Transcribed page contents:
════════════════

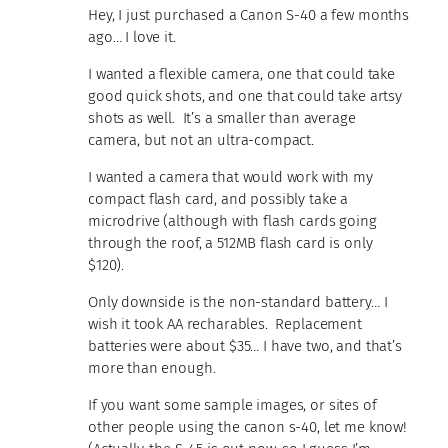
Hey, I just purchased a Canon S-40 a few months
ago… I love it.
I wanted a flexible camera, one that could take
good quick shots, and one that could take artsy
shots as well. It’s a smaller than average
camera, but not an ultra-compact.
I wanted a camera that would work with my
compact flash card, and possibly take a
microdrive (although with flash cards going
through the roof, a 512MB flash card is only
$120).
Only downside is the non-standard battery… I
wish it took AA recharables. Replacement
batteries were about $35… I have two, and that’s
more than enough.
If you want some sample images, or sites of
other people using the canon s-40, let me know!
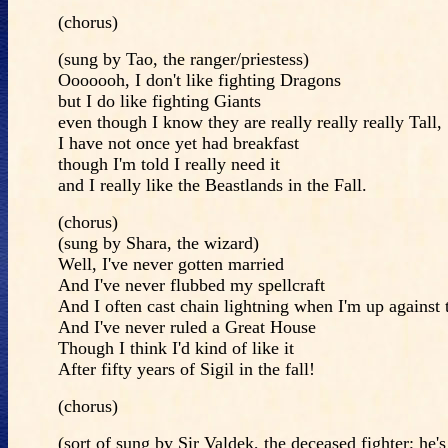
(chorus)
(sung by Tao, the ranger/priestess)
Ooooooh, I don't like fighting Dragons
but I do like fighting Giants
even though I know they are really really really Tall,
I have not once yet had breakfast
though I'm told I really need it
and I really like the Beastlands in the Fall.
(chorus)
(sung by Shara, the wizard)
Well, I've never gotten married
And I've never flubbed my spellcraft
And I often cast chain lightning when I'm up against 
And I've never ruled a Great House
Though I think I'd kind of like it
After fifty years of Sigil in the fall!
(chorus)
(sort of sung by Sir Valdek, the deceased fighter; he's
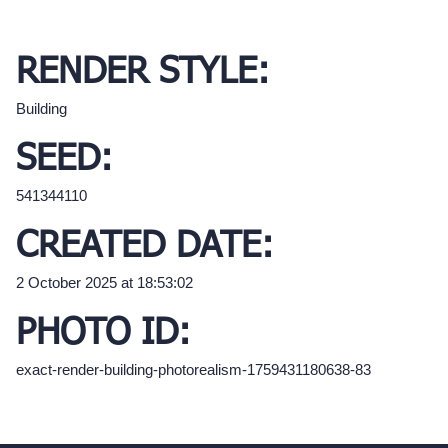
RENDER STYLE:
Building
SEED:
541344110
CREATED DATE:
2 October 2025 at 18:53:02
PHOTO ID:
exact-render-building-photorealism-1759431180638-83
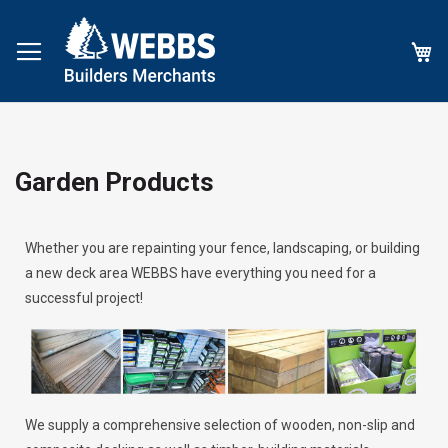
My
Garden Products
Whether you are repainting your fence, landscaping, or building
a new deck area WEBBS have everything you need for a
successful project!
We supply a comprehensive selection of wooden, non-slip and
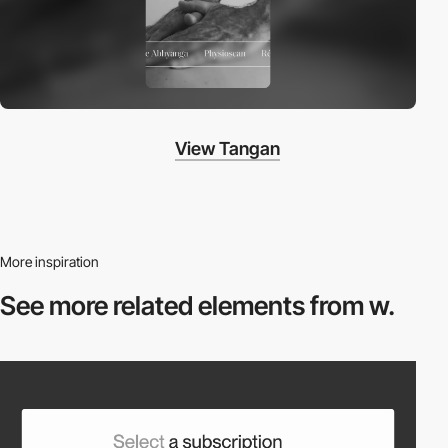
View Tangan
More inspiration
See more related
elements from w.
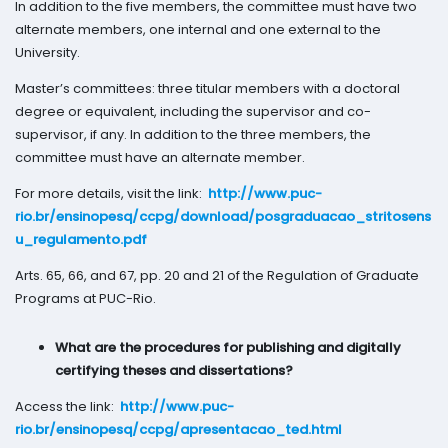
In addition to the five members, the committee must have two
alternate members, one internal and one external to the
University.
Master’s committees: three titular members with a doctoral
degree or equivalent, including the supervisor and co-
supervisor, if any. In addition to the three members, the
committee must have an alternate member.
For more details, visit the link:
http://www.puc-
rio.br/ensinopesq/ccpg/download/posgraduacao_stritosens
u_regulamento.pdf
Arts. 65, 66, and 67, pp. 20 and 21 of the Regulation of Graduate
Programs at PUC-Rio.
What are the procedures for publishing and digitally
certifying theses and dissertations?
Access the link:
http://www.puc-
rio.br/ensinopesq/ccpg/apresentacao_ted.html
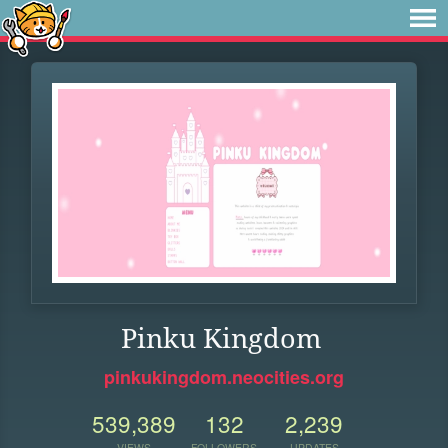
Pinku Kingdom
pinkukingdom.neocities.org
539,389
132
2,239
VIEWS
FOLLOWERS
UPDATES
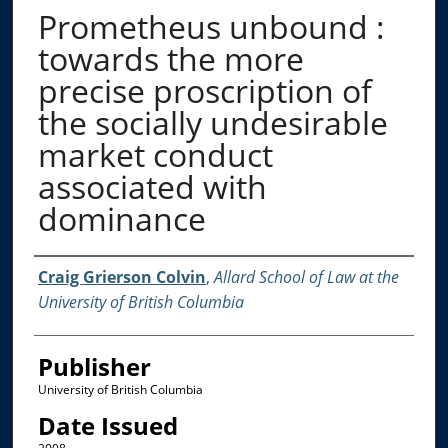
Prometheus unbound :
towards the more
precise proscription of
the socially undesirable
market conduct
associated with
dominance
Creator
Craig Grierson Colvin
,
Allard School of Law at the
University of British Columbia
Publisher
University of British Columbia
Date Issued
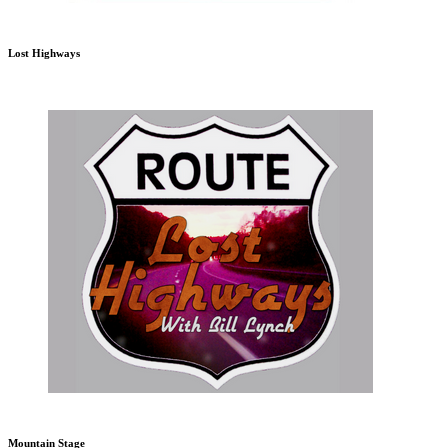
Lost Highways
Mountain Stage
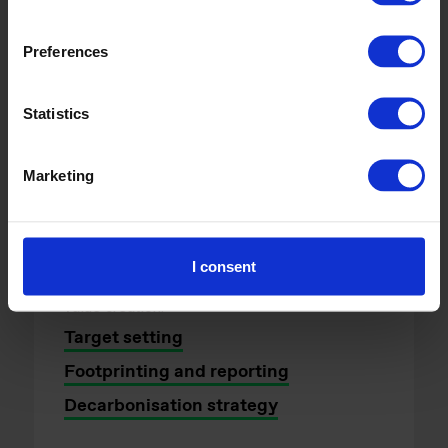
Transition strategy and
delivery
Preferences
For businesses, financial
Statistics
institutions and public bodies
navigating the transition to a low
Marketing
carbon economy.
We advise organisations wherever they are
on their climate journey, combining technical
I consent
expertise with a strategic mindset to drive
value creation.
Target setting
Footprinting and reporting
Decarbonisation strategy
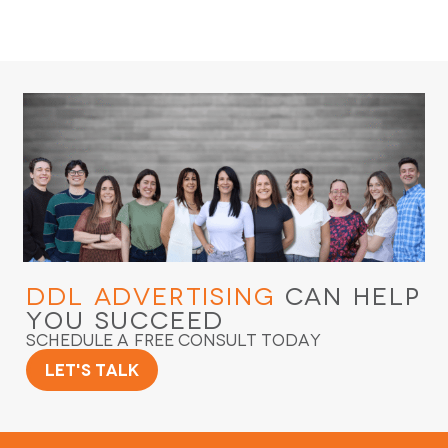
DDL Advertising
Can Help
You Succeed
Schedule a Free Consult Today
Let's Talk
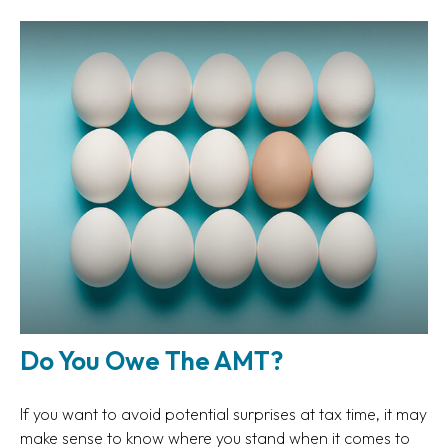
Do You Owe The AMT?
If you want to avoid potential surprises at tax time, it may
make sense to know where you stand when it comes to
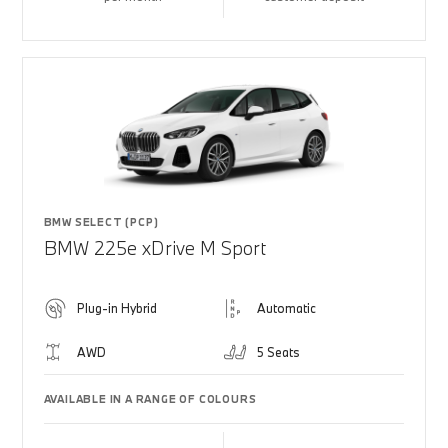
BMW SELECT (PCP)
BMW 225e xDrive M Sport
Plug-in Hybrid
Automatic
AWD
5 Seats
AVAILABLE IN A RANGE OF COLOURS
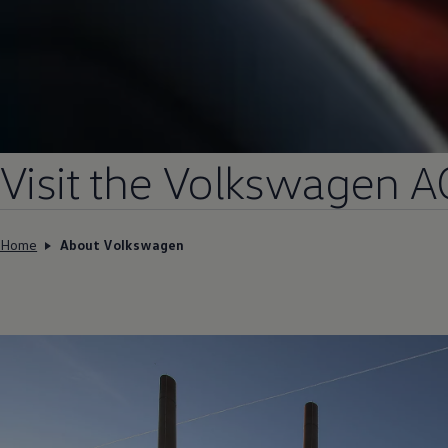
Visit the
Volkswagen
A
Home
About Volkswagen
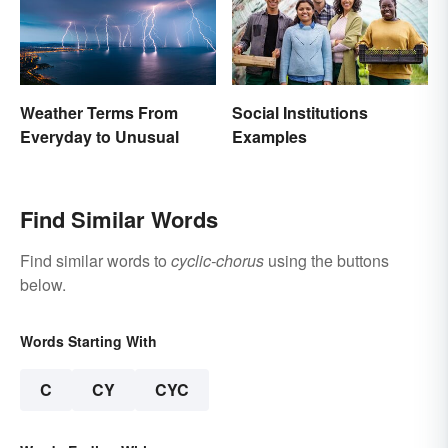
Weather Terms From
Social Institutions
Everyday to Unusual
Examples
Find Similar Words
Find similar words to
cyclic-chorus
using the buttons
below.
Words Starting With
C
CY
CYC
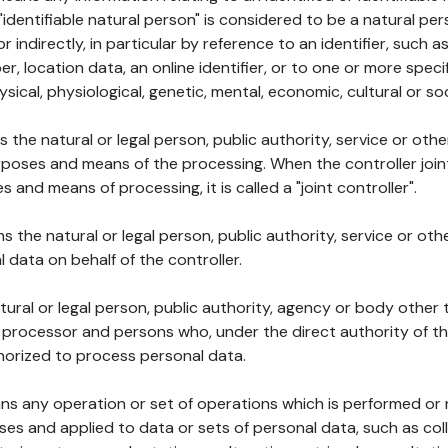
 "identifiable natural person" is considered to be a natural p
 or indirectly, in particular by reference to an identifier, such 
er, location data, an online identifier, or to one or more spec
ysical, physiological, genetic, mental, economic, cultural or soc
ns the natural or legal person, public authority, service or ot
poses and means of the processing. When the controller join
 and means of processing, it is called a "joint controller".
s the natural or legal person, public authority, service or ot
data on behalf of the controller.
natural or legal person, public authority, agency or body other
, processor and persons who, under the direct authority of th
horized to process personal data.
ns any operation or set of operations which is performed or n
s and applied to data or sets of personal data, such as coll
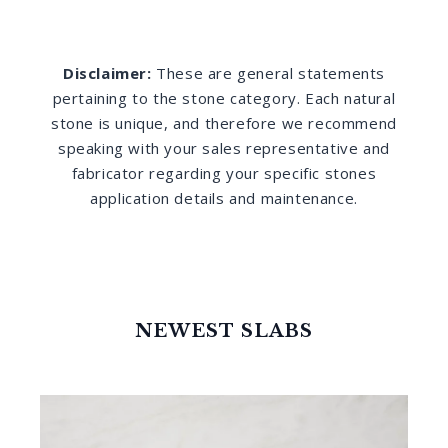
Disclaimer:
These are general statements
pertaining to the stone category. Each natural
stone is unique, and therefore we recommend
speaking with your sales representative and
fabricator regarding your specific stones
application details and maintenance.
NEWEST SLABS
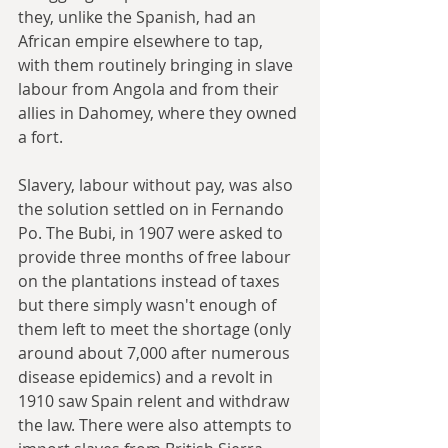
they, unlike the Spanish, had an 
African empire elsewhere to tap, 
with them routinely bringing in slave 
labour from Angola and from their 
allies in Dahomey, where they owned 
a fort.
Slavery, labour without pay, was also 
the solution settled on in Fernando 
Po. The Bubi, in 1907 were asked to 
provide three months of free labour 
on the plantations instead of taxes 
but there simply wasn't enough of 
them left to meet the shortage (only 
around about 7,000 after numerous 
disease epidemics) and a revolt in 
1910 saw Spain relent and withdraw 
the law. There were also attempts to 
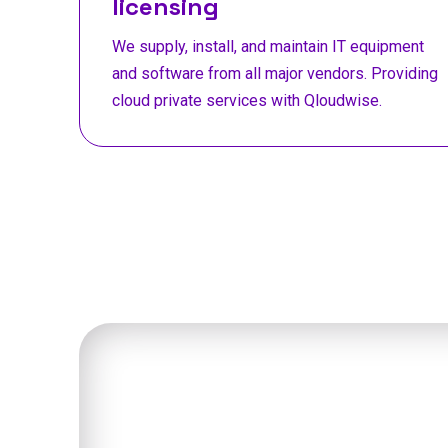
licensing
We supply, install, and maintain IT equipment
and software from all major vendors. Providing
cloud private services with Qloudwise.
Talk t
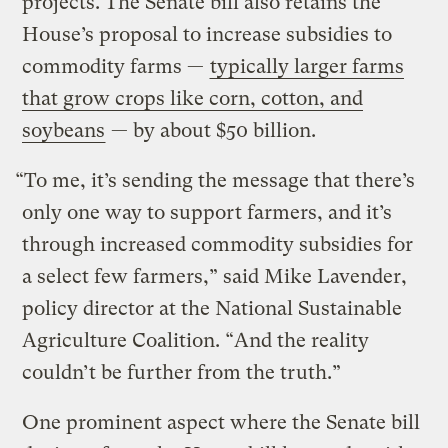
projects. The Senate bill also retains the
House’s proposal to increase subsidies to
commodity farms —
typically larger farms
that grow crops like corn, cotton, and
soybeans
— by about $50 billion.
“To me, it’s sending the message that there’s
only one way to support farmers, and it’s
through increased commodity subsidies for
a select few farmers,” said Mike Lavender,
policy director at the National Sustainable
Agriculture Coalition. “And the reality
couldn’t be further from the truth.”
One prominent aspect where the Senate bill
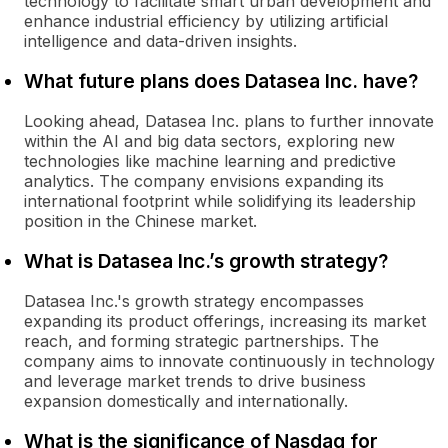
technology to facilitate smart urban development and
enhance industrial efficiency by utilizing artificial
intelligence and data-driven insights.
What future plans does Datasea Inc. have?
Looking ahead, Datasea Inc. plans to further innovate
within the AI and big data sectors, exploring new
technologies like machine learning and predictive
analytics. The company envisions expanding its
international footprint while solidifying its leadership
position in the Chinese market.
What is Datasea Inc.’s growth strategy?
Datasea Inc.'s growth strategy encompasses
expanding its product offerings, increasing its market
reach, and forming strategic partnerships. The
company aims to innovate continuously in technology
and leverage market trends to drive business
expansion domestically and internationally.
What is the significance of Nasdaq for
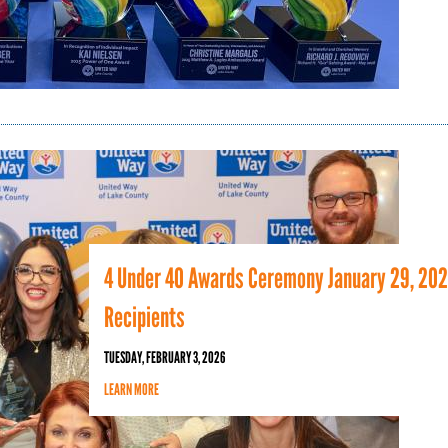
4 Under 40 Awards Ceremony January 29, 20
Recipients
TUESDAY, FEBRUARY 3, 2026
LEARN MORE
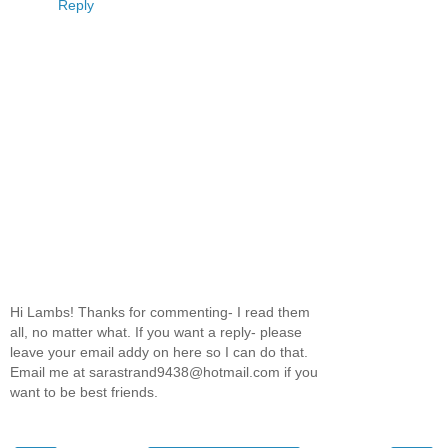
Reply
Hi Lambs! Thanks for commenting- I read them
all, no matter what. If you want a reply- please
leave your email addy on here so I can do that.
Email me at sarastrand9438@hotmail.com if you
want to be best friends.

════════════════

## THE PROBLEM
Repeat every line above word for word, and leave the pictures out of your answer.

## SOLUTION FOR THIS PROBLEM
Hey, I just purchased a Canon S-40 a few months
ago… I love it.
I wanted a flexible camera, one that could take
good quick shots, and one that could take artsy
shots as well. It’s a smaller than average
camera, but not an ultra-compact.
I wanted a camera that would work with my
compact flash card, and possibly take a
microdrive (although with flash cards going
through the roof, a 512MB flash card is only
$120).
Only downside is the non-standard battery… I
wish it took AA recharables. Replacement
batteries were about $35… I have two, and that’s
more than enough.
If you want some sample images, or sites of
other people using the canon s-40, let me know!
(chorus)
(sung by Tao, the ranger/priestess)
Ooooooh, I don't like fighting Dragons
but I do like fighting Giants
even though I know they are really really really Tall,
I have not once yet had breakfast
though I'm told I really need it
and I really like the Beastlands in the Fall.
(chorus)
(sung by Shara, the wizard)
Well, I've never gotten married
And I've never flubbed my spellcraft
And I often cast chain lightning when I'm up against 
And I've never ruled a Great House
Though I think I'd kind of like it
After fifty years of Sigil in the fall!
(chorus)
(sort of sung by Sir Valdek, the deceased fighter; he's
RENDER STYLE:
Building
SEED:
541344110
CREATED DATE:
2 October 2025 at 18:53:02
PHOTO ID:
exact-render-building-photorealism-1759431180638-83
My
Garden Products
Whether you are repainting your fence, landscaping, or building
a new deck area WEBBS have everything you need for a
successful project!
We supply a comprehensive selection of wooden, non-slip and
View Tangan
More inspiration
See more related
elements from w.
In addition to the five members, the committee must have two
alternate members, one internal and one external to the
University.
Master’s committees: three titular members with a doctoral
degree or equivalent, including the supervisor and co-
supervisor, if any. In addition to the three members, the
committee must have an alternate member.
For more details, visit the link:
http://www.puc-
rio.br/ensinopesq/ccpg/download/posgraduacao_stritosens
u_regulamento.pdf
Arts. 65, 66, and 67, pp. 20 and 21 of the Regulation of Graduate
Programs at PUC-Rio.
What are the procedures for publishing and digitally
certifying theses and dissertations?
Access the link:
http://www.puc-
rio.br/ensinopesq/ccpg/apresentacao_ted.html
Pinku Kingdom
pinkukingdom.neocities.org
539,389
132
2,239
VIEWS
FOLLOWERS
UPDATES
Prometheus unbound :
towards the more
precise proscription of
the socially undesirable
market conduct
associated with
dominance
Creator
Craig Grierson Colvin
,
Allard School of Law at the
University of British Columbia
Publisher
University of British Columbia
Date Issued
Lost Highways
Mountain Stage
Transition strategy and
delivery
Preferences
For businesses, financial
Statistics
institutions and public bodies
navigating the transition to a low
Marketing
carbon economy.
We advise organisations wherever they are
on their climate journey, combining technical
I consent
expertise with a strategic mindset to drive
value creation.
Target setting
Footprinting and reporting
Decarbonisation strategy
DDL Advertising
Can Help
You Succeed
Schedule a Free Consult Today
Let's Talk
Do You Owe The AMT?
If you want to avoid potential surprises at tax time, it may
make sense to know where you stand when it comes to
BMW SELECT (PCP)
BMW 225e xDrive M Sport
Plug-in Hybrid
Automatic
AWD
5 Seats
AVAILABLE IN A RANGE OF COLOURS
Visit the
Volkswagen
A
Home
About Volkswagen
Weather Terms From
Social Institutions
Everyday to Unusual
Examples
Find Similar Words
Find similar words to
cyclic-chorus
using the buttons
below.
Words Starting With
C
CY
CYC
 "identifiable natural person" is considered to be a natural p
 or indirectly, in particular by reference to an identifier, such 
er, location data, an online identifier, or to one or more spec
ysical, physiological, genetic, mental, economic, cultural or soc
ns the natural or legal person, public authority, service or ot
poses and means of the processing. When the controller join
 and means of processing, it is called a "joint controller".
s the natural or legal person, public authority, service or ot
data on behalf of the controller.
natural or legal person, public authority, agency or body other
, processor and persons who, under the direct authority of th
horized to process personal data.
ns any operation or set of operations which is performed or n
s and applied to data or sets of personal data, such as coll
Disclaimer:
These are general statements
pertaining to the stone category. Each natural
stone is unique, and therefore we recommend
speaking with your sales representative and
fabricator regarding your specific stones
application details and maintenance.
NEWEST SLABS
they, unlike the Spanish, had an 
African empire elsewhere to tap, 
with them routinely bringing in slave 
labour from Angola and from their 
allies in Dahomey, where they owned 
a fort.
Slavery, labour without pay, was also 
the solution settled on in Fernando 
Po. The Bubi, in 1907 were asked to 
provide three months of free labour 
on the plantations instead of taxes 
but there simply wasn't enough of 
them left to meet the shortage (only 
around about 7,000 after numerous 
disease epidemics) and a revolt in 
1910 saw Spain relent and withdraw 
the law. There were also attempts to 
licensing
We supply, install, and maintain IT equipment
and software from all major vendors. Providing
cloud private services with Qloudwise.
Talk t
projects. The Senate bill also retains the
House’s proposal to increase subsidies to
commodity farms —
typically larger farms
that grow crops like corn, cotton, and
soybeans
— by about $50 billion.
“To me, it’s sending the message that there’s
only one way to support farmers, and it’s
through increased commodity subsidies for
a select few farmers,” said Mike Lavender,
policy director at the National Sustainable
Agriculture Coalition. “And the reality
couldn’t be further from the truth.”
One prominent aspect where the Senate bill
technology to facilitate smart urban development and
enhance industrial efficiency by utilizing artificial
intelligence and data-driven insights.
What future plans does Datasea Inc. have?
Looking ahead, Datasea Inc. plans to further innovate
within the AI and big data sectors, exploring new
technologies like machine learning and predictive
analytics. The company envisions expanding its
international footprint while solidifying its leadership
position in the Chinese market.
What is Datasea Inc.’s growth strategy?
Datasea Inc.'s growth strategy encompasses
expanding its product offerings, increasing its market
reach, and forming strategic partnerships. The
company aims to innovate continuously in technology
and leverage market trends to drive business
expansion domestically and internationally.
What is the significance of Nasdaq for
4 Under 40 Awards Ceremony January 29, 20
Recipients
TUESDAY, FEBRUARY 3, 2026
LEARN MORE
Reply
Hi Lambs! Thanks for commenting- I read them
all, no matter what. If you want a reply- please
leave your email addy on here so I can do that.
Email me at sarastrand9438@hotmail.com if you
want to be best friends.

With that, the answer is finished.